Michael has annual net sales of more than $1.5 billion, according to its website. The Minnetonka, Minnesota-based company also drew a bid from Tyson Foods Inc., people with knowledge of the matter said in February.
Goldman Sach’s private-equity arm will reap a more than 260 percent gain on the sale, one of the people said. The New York-based firm invested about $360 million of equity in a $1.7 billion leveraged buyout of Michael from Thomas H. Lee Partners LP in 2010, according to regulatory filings. In addition to more than $990 million it will receive from the sale, Goldman Sachs has collected about $327 million in dividends from Michael Foods.
Thomas H. Lee, which retained a 21 percent stake in Michael after the sale to Goldman Sachs, will post more than a 300 percent gain on its 2003 investment in the company.
Post Chairman and Chief Executive Officer William Stiritz has been buying products such as Premier Nutrition supplements and Hearthside Food Solutions’ organic cereals and snacks since Post was spun off from Ralcorp Inc. in 2012. The global active-nutrition category may grow at a compound annual rate of 7 percent from 2014 to 2017, Post has said.

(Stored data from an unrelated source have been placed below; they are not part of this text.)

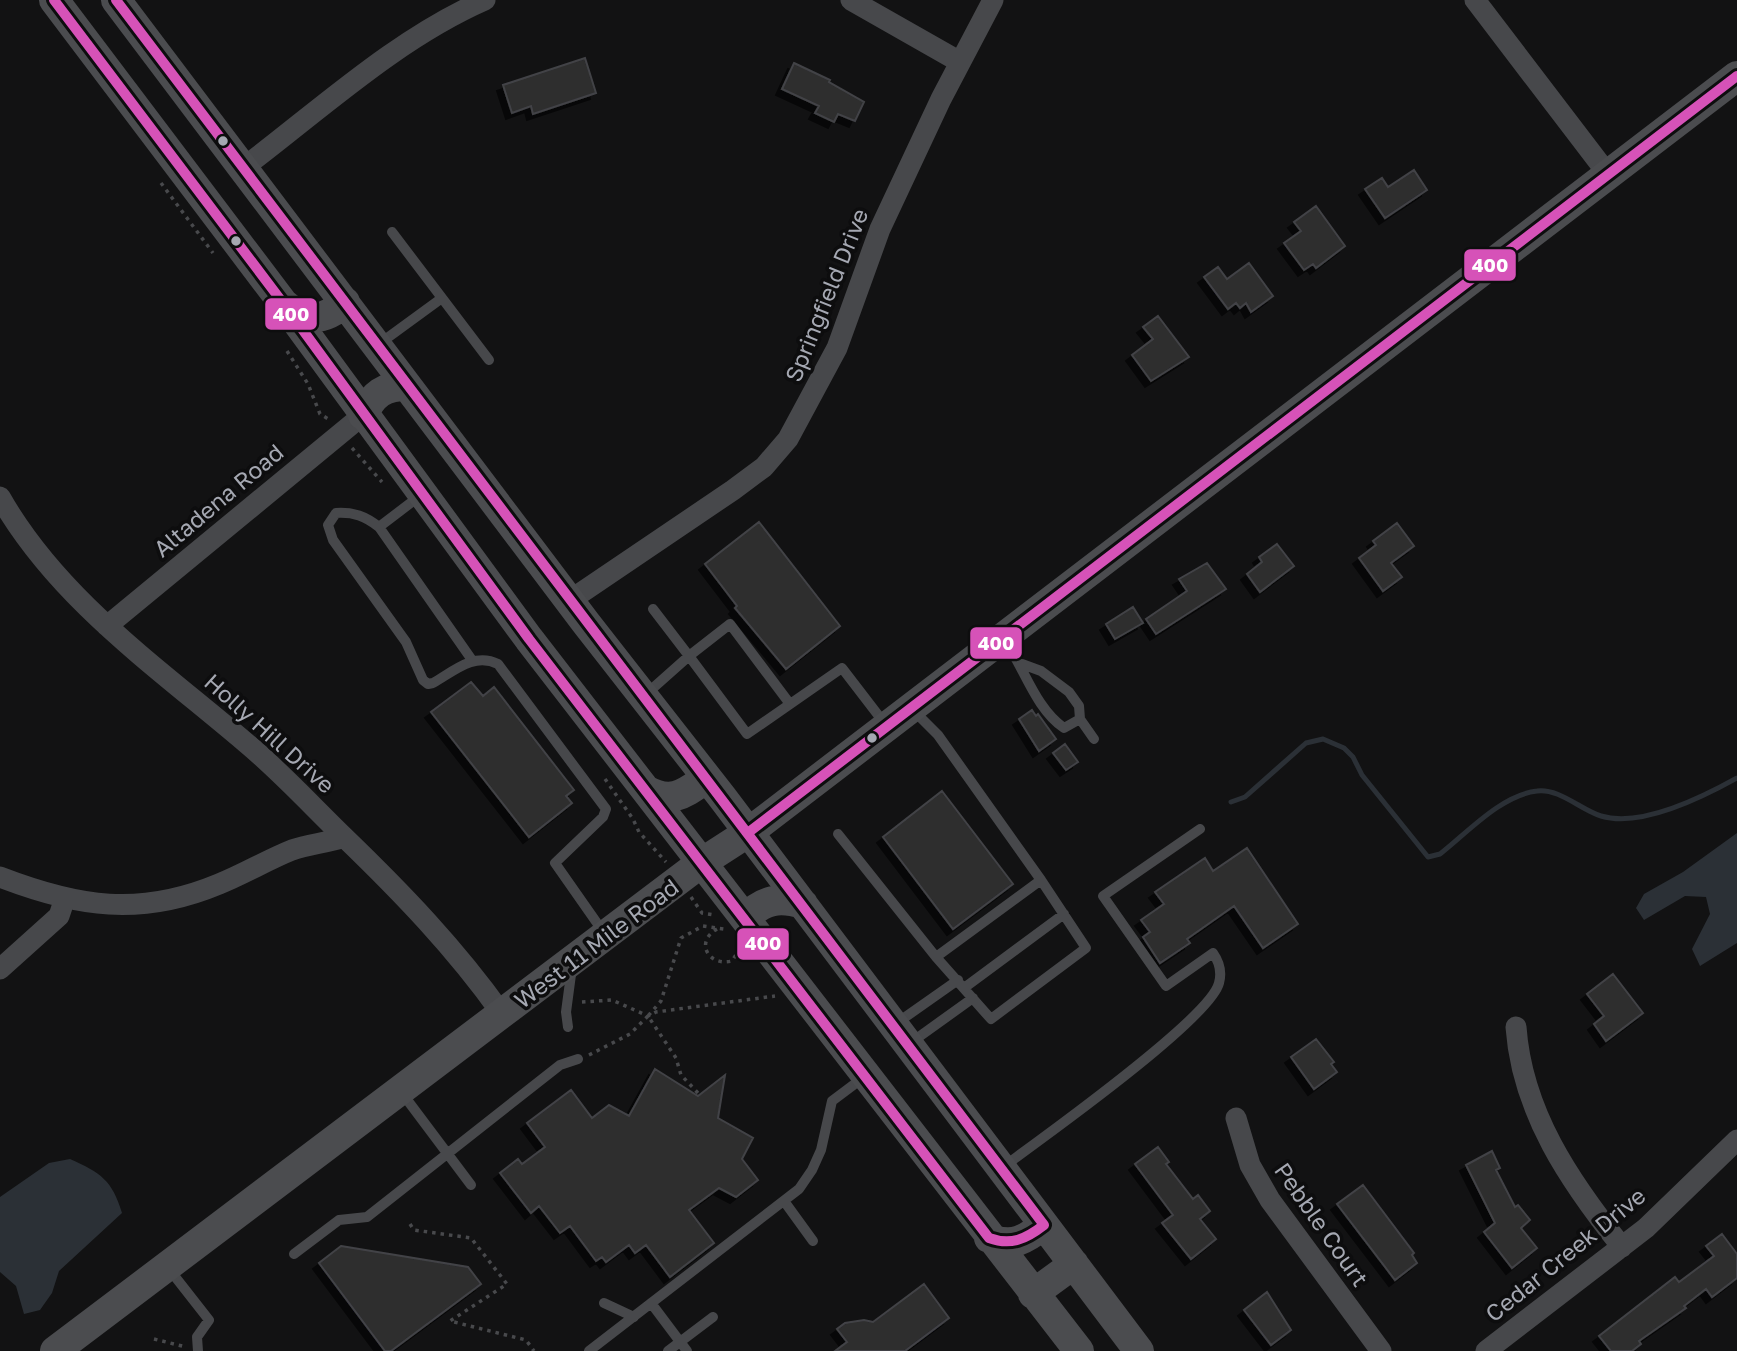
<svg xmlns="http://www.w3.org/2000/svg" width="1737" height="1351" viewBox="0 0 1737 1351" font-family="'Golos Text',sans-serif">
<style>
.water{fill:#2b3036}
.lines{fill:none;stroke-linecap:round;stroke-linejoin:round}
.stream{stroke:#2b3036;stroke-width:5}
.building{fill:#2d2d2e;stroke:#424346;stroke-width:2;filter:url(#shadow)}
.path{stroke:#48494c;stroke-width:3.5;stroke-dasharray:3.5 5;stroke-linecap:butt}
.lane{stroke:#47484b;stroke-width:10}
.street{stroke:#47484b;stroke-width:21}
.secondary{stroke:#4b4c4f;stroke-width:30}
.bus-1-casing{stroke:#0d0d0e;stroke-width:16}
.bus-1{stroke:#d652b8;stroke-width:10}
.bus-dot{fill:#a5a8b2;stroke:#0d0d0e;stroke-width:2.5}
.labels{text-anchor:middle;dominant-baseline:central;stroke-width:7;stroke-linejoin:round;paint-order:stroke}
.street-label{font-size:23px;fill:#a5a8b2;stroke:#0d0d0e}
.line-badge{stroke:#0d0d0e;stroke-width:2.5}
.badge-label{font-size:19px;text-anchor:middle;font-weight:bold;fill:#fff}
</style>
<defs>
<filter id="shadow"><feDropShadow dx="-6" dy="6" stdDeviation="0" flood-color="#0009"/></filter>
</defs>
<rect width="100%" height="100%" fill="#121213"/>
<!-- water -->
<path class="water" d="M1737,833V943L1700,966L1692,949L1710,914L1706,897L1685,896L1644,920L1636,908L1644,894L1683,872Z
M70,1159C101,1173 112,1180 122,1213L59,1271L52,1293L40,1310L24,1314L16,1286L0,1272V1197L49,1163Z"/>
<g class="lines">
<!-- stream -->
<path class="stream" d="M1231,802L1245,797L1306,743L1323,739L1344,748L1353,757L1362,775L1428,857L1440,854C1467,833 1501,795 1537,791C1559,788 1581,810 1601,816C1641,828 1703,797 1737,778"/>
</g>
<!-- building -->
<path class="building" d="M585,58L596,93L533,114L531,106L512,113L503,85Z
M794,63L830,80L829,82L864,102L855,121L838,114L834,122L815,113L819,106L782,89Z
M1414,170L1427,190L1385,218L1365,189L1382,178L1388,187Z
M1316,206L1345,246L1316,268L1313,264L1304,270L1284,243L1301,231L1294,222Z
M1249,263L1273,296L1251,312L1246,303L1240,308L1236,303L1228,309L1204,277L1218,267L1227,279Z
M1158,316L1189,357L1151,381L1132,355L1153,339L1143,327Z
M759,522L840,626L786,669L735,608L737,606L705,564Z
M1397,523L1414,546L1391,563L1402,577L1383,591L1359,558L1376,545L1373,541Z
M1277,544L1294,566L1260,592L1247,574L1262,562L1259,557Z
M1207,563L1226,589L1156,634L1146,619L1187,591L1179,579Z
M1133,607L1143,623L1115,639L1106,624Z
M471,682L483,696L494,687L574,790L566,796L572,803L529,837L431,712Z
M1032,710L1036,716L1038,714L1056,739L1039,751L1019,719Z
M1065,744L1078,762L1066,770L1053,753Z
M942,791L1013,884L953,929L883,837Z
M1247,848L1298,924L1263,948L1234,906L1187,939L1190,943L1160,963L1143,937L1150,932L1141,920L1164,904L1155,892L1205,858L1213,871Z
M1613,974L1643,1013L1606,1041L1594,1024L1604,1016L1587,994Z
M1316,1039L1334,1062L1331,1064L1337,1072L1314,1089L1291,1057Z
M655,1069L698,1096L725,1075L718,1118L753,1138L742,1159L758,1180L736,1197L719,1188L689,1210L714,1243L670,1277L646,1245L635,1253L629,1245L606,1262L602,1257L596,1261L570,1226L560,1233L539,1206L531,1213L500,1173L518,1159L522,1164L545,1147L527,1123L571,1090L592,1118L609,1105L629,1116Z
M1158,1147L1169,1162L1166,1164L1193,1199L1198,1195L1210,1211L1200,1219L1216,1239L1191,1259L1162,1223L1173,1215L1135,1164Z
M1492,1151L1500,1168L1496,1170L1515,1207L1518,1205L1530,1220L1521,1228L1537,1248L1512,1268L1484,1232L1495,1223L1466,1165Z
M1363,1185L1414,1253L1412,1255L1417,1263L1395,1280L1337,1204Z
M1722,1234L1737,1254V1278L1712,1297L1706,1289L1684,1306L1686,1308L1639,1341L1641,1344L1632,1351H1611L1599,1336L1675,1277L1679,1282L1714,1256L1706,1246Z
M341,1246L468,1267L481,1284L391,1351H385L319,1263Z
M924,1284L949,1318L905,1351H835L847,1342L837,1329L845,1323L864,1320L873,1322Z
M1267,1292L1291,1330L1271,1345L1244,1310Z"/>
<g class="lines">
<!-- path -->
<path class="path" d="M161,183L213,253
M287,351L308,384L320,414L330,420
M352,448L382,482
M605,779L633,819L639,832L666,862
M691,897L702,913L714,915
M717,929C694,942 709,967 732,961L739,950
M582,1002L612,1000L648,1016L656,1012L775,996
M589,1055L630,1034L648,1016
M698,1093L681,1075L676,1058L648,1016L661,1001L681,938L703,926L724,929
M410,1224L414,1230L471,1238L507,1284L450,1321L526,1340L534,1351
M154,1339L186,1347"/>
<!-- lane -->
<path class="lane" d="M392,232L442,298
M379,344L442,298L489,360
M379,527L421,495
M653,609L689,656L730,624L790,704
M1004,639C1024,667 1035,708 1064,728L1080,719
M472,660L379,527C365,516 354,512 336,513L328,525L333,540L406,642L423,680L428,684L433,683C454,671 474,652 498,664L606,809L603,817L555,863L604,933
M1022,664L1041,671L1069,692L1079,706L1080,719L1094,739
M644,696L689,656L747,734L842,668L885,724
M912,709L938,735L1041,880L936,957
M838,834L936,957L991,1019L1086,948L1041,880
M964,988L1064,914
M894,1025L958,980
M568,1027L566,1012L572,967
M909,1044L973,998
M402,1093L471,1185
M1003,1167C1041,1139 1210,1019 1219,983C1222,972 1220,963 1213,953L1166,986L1103,896L1200,829
M784,1201L813,1241
M294,1254L339,1220L367,1217L560,1065L578,1059
M169,1269L209,1320L197,1337L198,1351
M604,1303L634,1317
M651,1303L687,1351
M589,1351L799,1189L812,1170L821,1150L832,1101L864,1077
M668,1351L713,1317"/>
<!-- street -->
<path class="street" d="M851,0L960,62
M1475,0L1607,173
M243,168C320,110 396,39 485,0
M0,497C58,599 157,667 245,742C280,771 311,805 344,837C402,893 455,948 502,1014
M569,601L733,490L764,467L788,439L837,348L880,229L941,99L993,0
M107,626L363,415
M0,877C78,907 140,917 219,884C244,874 267,860 292,850C309,844 327,843 344,837
M0,969L59,916L65,898
M1516,1027C1522,1112 1570,1182 1622,1247
M1236,1118L1250,1165L1270,1200L1381,1351
M1486,1351L1646,1228L1737,1140"/>
<!-- secondary -->
<path class="secondary" d="M54,0L283,303L529,639L1079,1351
M116,0L586,623L722,797L1139,1351
M283,303C304,322 325,322 345,302
M363,415C373,394 384,386 407,386
M646,790C672,805 685,793 707,778
M746,918C763,899 780,897 803,904
M989,1238C1013,1248 1026,1239 1044,1225
M1033,1294L1074,1264
M55,1351L701,863L749,832L1737,76"/>
<defs>
<path id="bus-1" d="M54,0L283,303L529,639L989,1238C1011,1246 1026,1239 1044,1225L116,0
M749,832L1737,76"/>
</defs>
<!-- bus-1 casing -->
<use href="#bus-1" class="bus-1-casing"/>
<!-- bus-1 -->
<use href="#bus-1" class="bus-1"/>
</g>
<!-- markers -->
<g class="bus-dot">
<circle cx="223" cy="141" r="6"/>
<circle cx="236" cy="241" r="6"/>
<circle cx="872" cy="738" r="6"/>
</g>
<g class="labels">
<!-- street labels -->
<g class="street-label">
<text transform="translate(826 295) rotate(-68)">Springfield Drive</text>
<text transform="translate(218 500) rotate(-40)">Altadena Road</text>
<text transform="translate(270 733) rotate(42)">Holly Hill Drive</text>
<text transform="translate(596 943) rotate(-37)">West 11 Mile Road</text>
<text transform="translate(1322 1224) rotate(55)">Pebble Court</text>
<text transform="translate(1565 1254) rotate(-39)">Cedar Creek Drive</text>
</g>
</g>
<g class="line-badge">
<rect x="1463" y="248" width="54" height="34" rx="7" fill="#d652b8"/>
<rect x="264" y="297" width="54" height="34" rx="7" fill="#d652b8"/>
<rect x="969" y="626" width="54" height="34" rx="7" fill="#d652b8"/>
<rect x="736" y="927" width="54" height="34" rx="7" fill="#d652b8"/>
</g>
<g class="badge-label">
<text x="1490" y="272">400</text>
<text x="291" y="321">400</text>
<text x="996" y="650">400</text>
<text x="763" y="950">400</text>
</g>
</svg>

The company was also weighing a bid for Ragu, the pasta-sauce maker that’s owned by Unilever, one person said. Having secured the deal for Michael, it won’t proceed with that bid, the person said. People with knowledge of the matter have said that Ragu may fetch $2 billion in a sale.

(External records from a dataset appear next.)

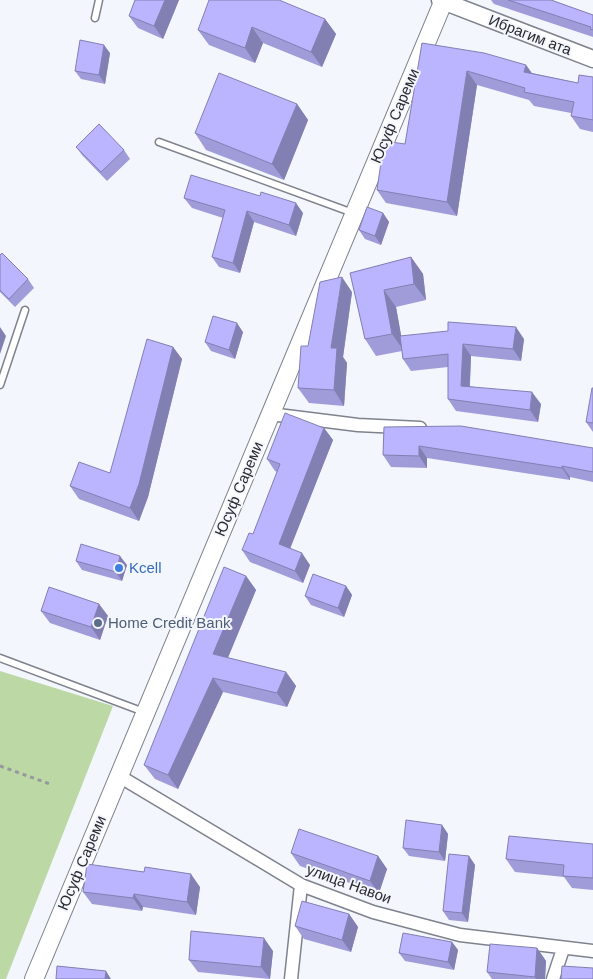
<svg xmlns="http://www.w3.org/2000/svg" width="593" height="979" viewBox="0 0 593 979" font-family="Arial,sans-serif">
<rect width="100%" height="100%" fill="#f3f6fd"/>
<!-- green -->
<path fill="#bbd8a5" d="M0 671 113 706 6 979H0Z"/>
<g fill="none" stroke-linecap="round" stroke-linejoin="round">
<defs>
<path id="service" d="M95 18 99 0
M159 142 353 213
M0 385 25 310
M0 658 144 712"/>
<path id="minor" d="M270 414 358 425 420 428
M119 776 301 885 373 912 460 935 593 951
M291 979 301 885
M553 979 563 949"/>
<path id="tertiary" d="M440 0 593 59"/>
<path id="secondary" d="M34 979 444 0"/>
</defs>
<!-- service casing -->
<use href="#service" stroke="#7e828c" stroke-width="9"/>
<!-- minor casing -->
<use href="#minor" stroke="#7e828c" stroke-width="15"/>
<!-- tertiary casing -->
<use href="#tertiary" stroke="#7e828c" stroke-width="19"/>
<!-- secondary casing -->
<use href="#secondary" stroke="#7e828c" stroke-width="20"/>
<!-- path -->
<path stroke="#96989e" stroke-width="3" stroke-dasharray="4 4" stroke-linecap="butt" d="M0 766 50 784"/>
<!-- service -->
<use href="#service" stroke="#fff" stroke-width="6"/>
<!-- minor -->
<use href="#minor" stroke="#fff" stroke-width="12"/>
<!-- tertiary -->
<use href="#tertiary" stroke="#fff" stroke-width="16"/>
<!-- secondary -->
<use href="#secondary" stroke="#fff" stroke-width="18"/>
</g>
<!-- wall -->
<path fill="#a09cda" d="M135 0H179L163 39 138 28 129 16Z
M491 0H551L593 15V37L494 4Z
M325 19 336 34 322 67 263 43 255 63 209 45 198 30Z
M422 43 526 65 532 73 578 83 593 77V132L580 129 571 116V113L534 106 529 100 477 85 457 216 386 203 377 190 405 144Z
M110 53 105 84 81 79 75 71Z
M297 104 308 120 284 180 206 150 195 133Z
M76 147 124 150 130 159 107 181 82 155Z
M184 198 303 213 296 236 254 222 240 273 219 267 212 257 223 218 192 208Z
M383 213 389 222 381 245 365 239 359 230Z
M0 255 28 279 34 288 15 307 0 292Z
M411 257 423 274 426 300 396 307 401 336 524 339 521 361 471 356 470 386 541 404 538 422 456 411 448 399V367L411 371 403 359 402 351 376 356 365 339 350 273Z
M352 292 343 357 347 363 344 406 309 403 298 388 308 346Z
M243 332 235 359 211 351 205 342Z
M173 347 182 359 148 497 139 521 79 499 70 486 110 473Z
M593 388V432L586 422Z
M384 427 593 448V482L570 477V480L427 458V468L391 467 383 455Z
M324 428 333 440 290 549 310 565 303 583 250 562 242 550 253 534 277 472 275 471 267 459Z
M76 561 127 565 122 581 82 570Z
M246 576 256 590 228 658 286 672 296 686 287 707 223 692 178 789 155 779 144 765Z
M346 586 352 595 344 617 311 605 305 596Z
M99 604 108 616 100 640 50 623 41 611Z
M442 825 448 834 445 861 409 856 403 848Z
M593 844V890L572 888 564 877 515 872 506 859Z
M291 853 378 856 387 869 379 893 300 866Z
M469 856 475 865 468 922 449 920 443 911Z
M200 887 196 915 143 907 142 911 92 904 83 892Z
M349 914 358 927 351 952 304 939 295 926Z
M452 942 458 950 454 970 405 961 399 953Z
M537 948 546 961 545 979H492L487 972Z
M273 951 270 979 198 972 189 960Z"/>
<!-- shaded-wall -->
<path fill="#827fb2" d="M165 0H179L163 39 154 26Z
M325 19 336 34 322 67 311 52Z
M252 27 263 43 255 63 245 48Z
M104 45 110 53 105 84 99 75Z
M526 65 535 78 524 72Z
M467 71 477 85 457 216 447 202Z
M297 104 308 120 284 180 272 164Z
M296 203 303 213 296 236 289 225Z
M247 211 254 222 240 273 233 263Z
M383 213 389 222 381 245 375 236Z
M411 257 423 274 426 300 414 284Z
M342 277 352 292 343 357 347 363 344 406 334 390 331 348Z
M384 290 396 307 404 351 392 334Z
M237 323 243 332 235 359 229 350Z
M0 327 6 336 0 354Z
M516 327 524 339 521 361 513 349Z
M463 344 471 356 469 398 461 386Z
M173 347 182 359 148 497 139 521 130 508Z
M532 392 541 404 538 422 530 410Z
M324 428 333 440 287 556 279 544Z
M419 446 427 458V468L419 456Z
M562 466 570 477V480L562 468Z
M302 553 310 565 303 583 295 571Z
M120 556 127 565 122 581 116 572Z
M246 576 256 590 223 669 213 654Z
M346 586 352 595 344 617 338 608Z
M99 604 108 616 100 640 91 627Z
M286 672 296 686 287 707 277 693Z
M213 678 223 692 178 789 168 775Z
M442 825 448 834 445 861 439 852Z
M378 856 387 869 379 893 370 881Z
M469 856 475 865 468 922 462 913Z
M191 874 200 887 196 915 187 902Z
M134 894 143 907 142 911 133 898Z
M349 914 358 927 351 952 342 940Z
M264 938 273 951 270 979 261 967Z
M452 942 458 950 454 970 448 962Z
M537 948 546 961 545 979H536L535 977Z
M106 971 111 979H105Z"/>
<!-- building -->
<path fill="#bab5fe" stroke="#827fb2" d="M135 0H165L154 26 129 16Z
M209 0H279L325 19 311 52 252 27 245 48 198 30Z
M508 0H551L593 15V30L590 29 591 27Z
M80 40 104 45 99 75 75 71Z
M422 43 484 53 526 65 524 72 578 83 579 75 593 77V120L571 116 574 102 524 92 525 88 467 71 447 202 377 190 384 141 405 144Z
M219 73 297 104 272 164 195 133Z
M99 124 124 150 101 172 76 147Z
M191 175 260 196 261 192 296 203 289 225 247 211 233 263 212 257 225 210 184 198Z
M367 207 383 213 375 236 359 230Z
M2 253 28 279 9 299 0 290V255Z
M411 257 414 284 384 290 392 334 365 339 350 273Z
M342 277 331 348H337L334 390 298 388 301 346H308L320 282Z
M213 316 237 323 229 350 205 342Z
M448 322 516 327 513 349 463 344 461 386 532 392 530 410 448 399V354L403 359 400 336 448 331Z
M147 339 173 347 139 484 130 508 70 486 79 462 110 473Z
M592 388H593V423L586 422Z
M285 413 324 428 279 544 302 553 295 571 242 550 249 533 253 534 280 464 267 459Z
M461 426 593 448V472L562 466V468L419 446V456L383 455 384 427Z
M81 544 120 556 116 572 76 561Z
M224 567 246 576 213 654 286 672 277 693 213 678 168 775 144 765Z
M313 574 346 586 338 608 305 596Z
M49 587 99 604 91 627 41 611Z
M406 820 442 825 439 852 403 848Z
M299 829 378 856 370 881 291 853Z
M509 836 593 844V878L563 876 564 865 506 859Z
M449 854 469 856 462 913 443 911Z
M87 864 144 872 145 867 191 874 187 902 134 894 133 898 83 892Z
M302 901 349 914 342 940 295 926Z
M191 931 264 938 261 967 189 960Z
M403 933 452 942 448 962 399 953Z
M490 944 537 948 535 977 487 972Z
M57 966 106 971 105 979H56Z
M562 966 593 968V979H561Z"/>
<!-- markers -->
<circle fill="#3f7fe0" stroke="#f3f6fd" stroke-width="2" cx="119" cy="568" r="5"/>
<circle fill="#5c6f8a" stroke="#f3f6fd" stroke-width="2" cx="98" cy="623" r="5"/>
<g text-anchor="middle" stroke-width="4" stroke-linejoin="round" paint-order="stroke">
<!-- street labels -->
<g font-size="15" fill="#28292d" stroke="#f3f6fd">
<text transform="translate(530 35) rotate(21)" y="5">Ибрагим ата</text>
<text transform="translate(395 116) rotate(-67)" y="5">Юсуф Сареми</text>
<text transform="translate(239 489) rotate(-67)" y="5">Юсуф Сареми</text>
<text transform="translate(82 863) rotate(-67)" y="5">Юсуф Сареми</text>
<text transform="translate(349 884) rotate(20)" y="5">улица Навои</text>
</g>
<!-- shop labels -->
<g font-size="15" fill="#366cbe" stroke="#f3f6fd" text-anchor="start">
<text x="129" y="573">Kcell</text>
</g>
<!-- service labels -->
<g font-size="15" fill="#4e5e75" stroke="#f3f6fd" text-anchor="start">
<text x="108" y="628">Home Credit Bank</text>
</g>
</g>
</svg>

In February, Post agreed to buy the PowerBar and Musashi sports-nutrition brands from Nestle SA (NESN) to take advantage of increasing demand for health- and fitness-related snacks.
Andrew Williams, a spokesman for Goldman Sachs, declined to comment on the agreement. Brad Harper, a spokesman for Post, didn’t reply to an e-mail seeking comment. The Wall Street Journal earlier reported that the companies were near an agreement.